Meg Whitman is stepping down from HP Inc’s board as chairwoman, and announced that Chip Berg, who previously worked at Procter and Gamble, has been elected as the new independent chairman.

“HP has been a standalone company for almost two years, and I’m proud to have helped get the company off to a great start,” said Whitman.

Dion Weisler, HP president and chief executive officer, said: “Meg was instrumental in the formation of HP and in helping us to navigate early life as a separate company, bringing essential experience and continuity of leadership to our entire team.

“I will be forever grateful to Meg for her many contributions. She is a terrific friend and advisor and will remain so as we continue executing on our strategy of reinvention. I very much look forward to working closely with Chip as our new chairman as we shepherd HP into the future.”

Berg, who has been president and chief executive officer of Levi Strauss & Co since September 2011, said: “We have a diverse and top-performing board and we are well positioned to continue increasing long-term value for shareholders.”

The challenges now for HP Inc are twofold.
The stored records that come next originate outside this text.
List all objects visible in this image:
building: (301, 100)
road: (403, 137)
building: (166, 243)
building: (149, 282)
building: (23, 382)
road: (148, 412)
The company reported 10% increase in personal systems sales for the quarter compared with the same period in 2016, but in a transcript of the second quarter 2017 earnings call posted on the Seeking Alpha financial blogging site, HP Inc’s CFO, Cathie Lesjak, described how the company was taking a “prudent outlook” to business growth.
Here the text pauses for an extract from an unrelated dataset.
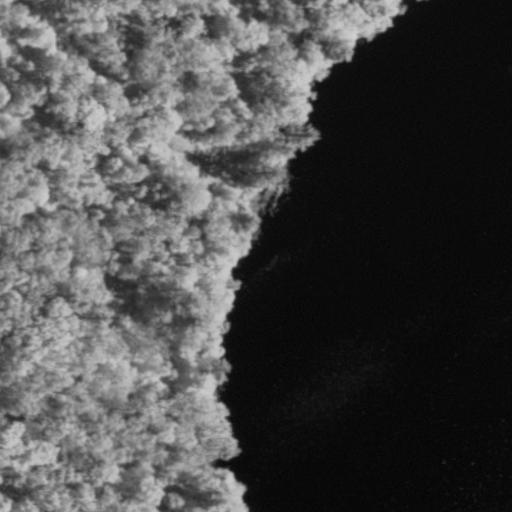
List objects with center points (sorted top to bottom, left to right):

She said the company was trying to take into consideration the political uncertainties surrounding Brexit and US policies, together with the uncertainty in the PC market around commodity pricing and commodity availability.
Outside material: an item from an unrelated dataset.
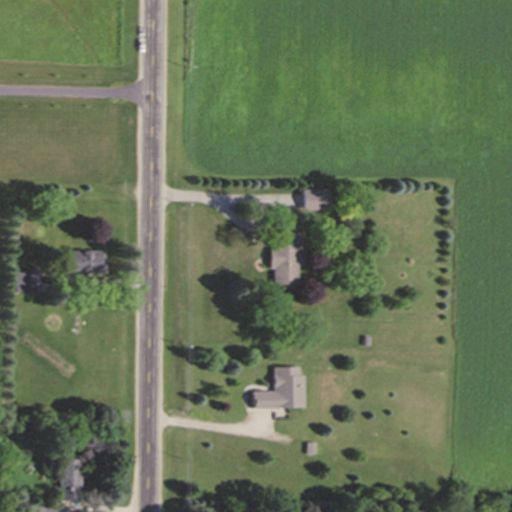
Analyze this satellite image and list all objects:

Beyond these uncertainties, HP Inc also wants to shift its commercial business from one-off purchases to longer term contracts covering renewal of hardware. “We are seeing the move from transactional to contractual, but it is not at a rate that says it’s going to be really material,” said Lesjak.

In September 2016, HP Inc announced it was acquiring Samsung’s printing business, which it said would boost its stake in the A3 multi-function printing market. Printing is one of the parts of the business where HP Inc sees as a good opportunity to sell hardware contracts.

During the second quarter earnings call, Weisler said: “More customers want to have a contractual relationship, and when we provide them the capability to do that across their personal systems and print platforms, it’s always a different kind of conversation.

“I expect it is a trend that will continue but, as Cathie mentions, it doesn’t become absolutely material for some time in the future,” he added.